* All modern deep learning frameworks offer `automatic differentiation (autograd)`, as we pass data through each succesive function, the framework builds a `computational graph` that tracks how each value depends on others.
* To calculate derivatives, automatic differentiation works backwards through this graph applying the chain rule.
* The computational algorithm for applying the chain rule is called *backpropagation*.

In [1]:
import torch

## 1.1 A Simple Function

* Let's assume that we are differentiating the function $y=2x^Tx$

In [19]:
x = torch.arange(4.0)
x

tensor([0., 1., 2., 3.])

* Before calculating the gradient of $y$ with respect to $x$, we need a place to store it.
* In general, we want to avoid allocating new memory everytime we take a derivative because deep learning requires successively computing derivatives with respect to the same parameters a great many times, and we might risk running out of memory.

In [20]:
x.requires_grad_(True)
x.grad#the gradient is None by default

In [21]:
##calculating our function of x and assigning
##results to y
y = 2*torch.dot(x,x)
y

tensor(28., grad_fn=<MulBackward0>)

In [22]:
##taking gradient of y with respect to x by calling
## its backward method
y.backward()
x.grad

tensor([ 0.,  4.,  8., 12.])

In [23]:
##verifying the automatic gradient calculation and the expected result are
## identical
x.grad == 4*x

tensor([True, True, True, True])

In [24]:
x

tensor([0., 1., 2., 3.], requires_grad=True)

* Note that Pytorch does not automatically reset the gradient buffer when we record new gradient.
* Instead, the new gradient is added to the already-stored gradient.
* This behavior comes in handy when we want to optimize the sum of multiple objective functions.
* To reset the gradient buffer, we can call `x.grad.zero_()` as follows:

In [25]:
x.grad.zero_() #reset gradients
y = x.sum()
y.backward()
x.grad


tensor([1., 1., 1., 1.])

In [11]:
##extended example
#creating our tensors and enabling gradient tracking
x = torch.tensor(2.0,requires_grad=True)
y = torch.tensor(3.0,requires_grad=True)

## definiing the function z (forward pass)
z = x**3 + 4*y

#calculating the gradients(backward pass)
z.backward()

#access the results
print(f"Gradient of x: {x.grad}")
print(f"Gradient of y: {y.grad}")

Gradient of x: 12.0
Gradient of y: 4.0


* You may be curious as to why we need to declare `z.backward()` instead of just declaring only `x.grad , y.grad`.
* This is because when you ddefine `z=x**3 + 4*y`, Pytorch does not solve the calculus problem symbolically.
* Instead, it only knows the `local` relationships. It knows that `z` was created by addition of two things.
* Before `z.backward()`: `x.grad` is `None`. The memory for the gradient hasn't even been allocated yet.
* After `z.backward()`: Pytorch starts at `z` looks at its history, see $x$ and $y$, calculates the numerical values of the derivatives, and "deposits" those values into the `.grad` buckets of $x$ and $y$.

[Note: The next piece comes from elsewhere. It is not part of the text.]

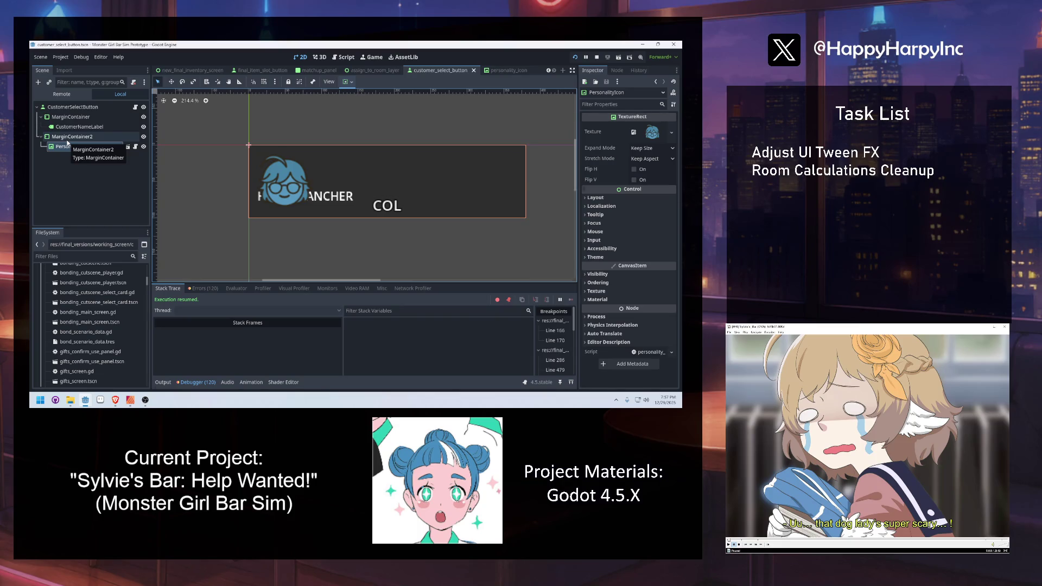
Override MarginContainer2's left margin, trying values from 60 up to 280.
click(68, 140)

## 1.2 Backward for Non-Scalar Variables.


* When $y$ is a vector, the most natural representation of the derivative of $y$ with respect to a vector $x$ is a matrix called the *Jacobian* that contains the partial derivatives of each component of *y* with respect to each component of *x*.


In [27]:
#x = torch.arange(4.0)
x.grad.zero_()
y = x*x
y.backward(gradient=torch.ones(len(y)))
x.grad

tensor([0., 2., 4., 6.])

## 1.3 Detaching Computation

* Suppose we wish to move some calculations outside of the recorded computational graph.
* For example, say that we use the input to create some auxiliary intermediate terms for which we do not want to compute a gradient.
* Therefore we need to `detach` the respective computational graph from the final result.
* Suppose we have `z = x*y` and `y=x*x` but we want to focus on the direct influence of `x` and `z` rather than the influence conveyed via y.
* In this case we can create a variable `u` that takes the same value as `y` but whose `provenance(how it has been created)` has been wiped out.
* So `u` has no ancestors in the graph and gradients do not flow through `u` to `x`.
* Taking the gradient of `z= x*u` will yield the result `u`,(not 3*x*x) as you might have expected since `z=x*x*x`.

In [28]:
x.grad.zero_()
y = x*x
u = y.detach()
z = u*x

z.sum().backward()
x.grad == u

tensor([True, True, True, True])

In [29]:
##calculating gradient of y with respect to x
x.grad.zero_()
y.sum().backward()
x.grad == 2*x

tensor([True, True, True, True])

## 1.4 Gradients and Python Control Flow


* Programming offers us a lot more freedom in how we compute results of deriving functions.
* We can make them depend on auxiliary variables or condition choices on intermediate results.
* One benefit of using automatic differentiation is that even if building computational graph of a function required passing through  maze of Python control flow, we can still calculate the gradient of the resulting variable.

In [30]:
def f(a):
  b = a*2
  while b.norm() <1000:
    b = b**2
  if b.sum() > 0:
    c = b
  else:
    c = 100* b
  return c


In [31]:
##calling the function by passing in a random value, as input
a = torch.randn(size=(),requires_grad=True)
d = f(a)
d.backward()

* Since the input is a random variable, we do not know what form the computational graph will take.


In [33]:
a.grad == d / a

tensor(False)

tensor(False)